Community Detection? (And Is Your Phone a Cookie?)

A few months ago, I noticed that the Google geolocation service would return a lat/long location marker when provided with the MAC address of a wifi router (Using Google to Look Up Where You Live via the Physical Location of Your Wifi Router [code]) and in various other posts I’ve commented on how communities of bluetooth users can track each other’s devices (eg Participatory Surveillance – Who’s Been Tracking You Today?).

Which got me wondering… are there any apps out there that let me detect the MAC address of Bluetooth devices in my vicinity, and is there anyone aggregating the data, perhaps as a quid pro quo for making such an app available?

Seems like the answer is yes, and yes…

For example, John Abraham’s Bluetooth 4.0 Scanner [Android] app will let you [scan] for Bluetooth devices… The information is recorded includes: device name, location, RSSI signal strength, MAC address, MAC address vendor lookup.

In a spirit of sharing, the Bluetooth 4.0 Scanner app “supports the earthping.com project – crowdsourced Bluetooth database. Users are also reporting usage to find their lost Bluetooth devices”.

So when you run the app to check the presence of Bluetooth devices in your own vicinity, you also gift location of those devices – along with their MAC addresses – to a global database – earthping. Good stuff…not.

We’re all familiar (at least in the UK) with surveillance cameras everywhere, and as object recognition and reconciliation tools improves it seems as if tracking targets across multiple camera views will become a thing, as demonstrated by the FX Pal Dynamic Object Tracking System (DOTS) for “office surveillance”.

> [WORK TASK A] Reproduce the records verbatim, from the line containing "Which series has" through the end of the records, with both ends included.

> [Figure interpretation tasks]
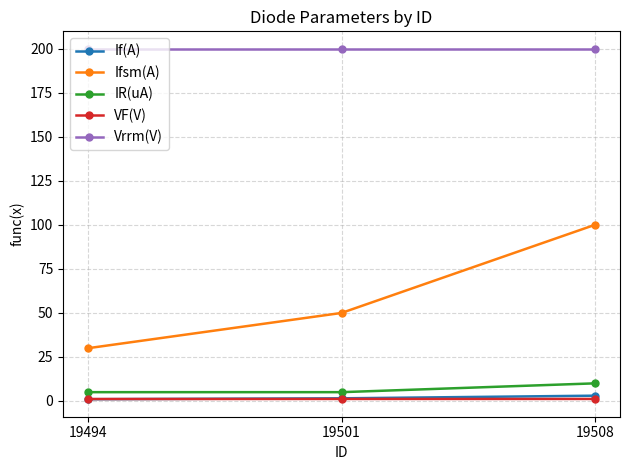

At which category is the sum across all series the highest?

19508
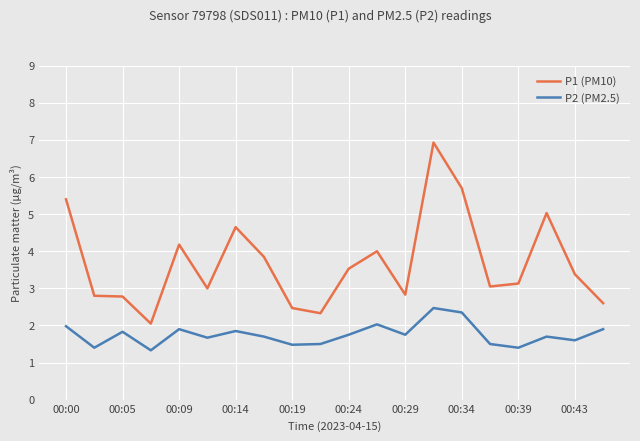

What is the highest value of the P2 (PM2.5) series?

2.5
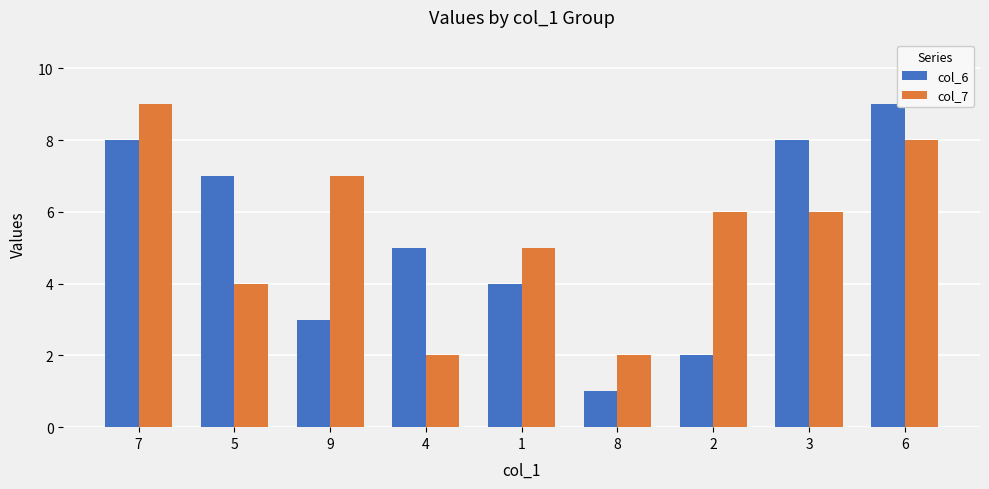

Which series has the largest total across all categories?

col_7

> [WORK TASK B] Continue the piece on Bluetooth device tracking and crowdsourced surveillance from the point where it stops.

> [WRITTEN REPLY A]
Which series has the largest total across all categories?

col_7

> [WRITTEN REPLY B]
It’s also increasingly the case that street furniture is appearing that captures the address of our electronic devices as we pass them. For example, in New York, Link NYC “is a first-of-its-kind communications network that will replace over 7,500 pay phones across the five boroughs with new structures called Links. Each Link will provide superfast, free public Wi-Fi, phone calls, device charging and a tablet for Internet browsing, access to city services, maps and directions”. The points will also allow passers-by to ‘view public service announcements and more relevant advertising on two 55” HD displays’ – which is to say they track everything that passes, tries to profile anyone who goes online via the service, and then delivers targeted advertising to exactly the sort of people passing each link.

LinkNYC is completely free because it’s funded through advertising. Its groundbreaking digital OOH advertising network not only provides brands with a rich, context-aware platform to reach New Yorkers and visitors, but will generate more than a half billion dollars in revenue for New York City.

[Update: 11/16 – it seems that offering pavement wifi hubs had consequences: “It took less than a year for New Yorkers to lose sidewalk internet privileges. … Soon came the reports of people gathered for hours around these digital campfires, streaming music or watching movies and porn. …LinkNYC disabled web browsing …” Public In/Formation]

So I wondered just what sorts of digital info we leak as we do walk down the street. Via Tracking people via WiFi (even when not connected), I learn that devices operate in one of two modes – a listening beacon mode, where they essentially listening for access points, but at high battery cost. Or a lower energy ping mode, where they announce themselves (along with MAC address) to anyone who’s listening.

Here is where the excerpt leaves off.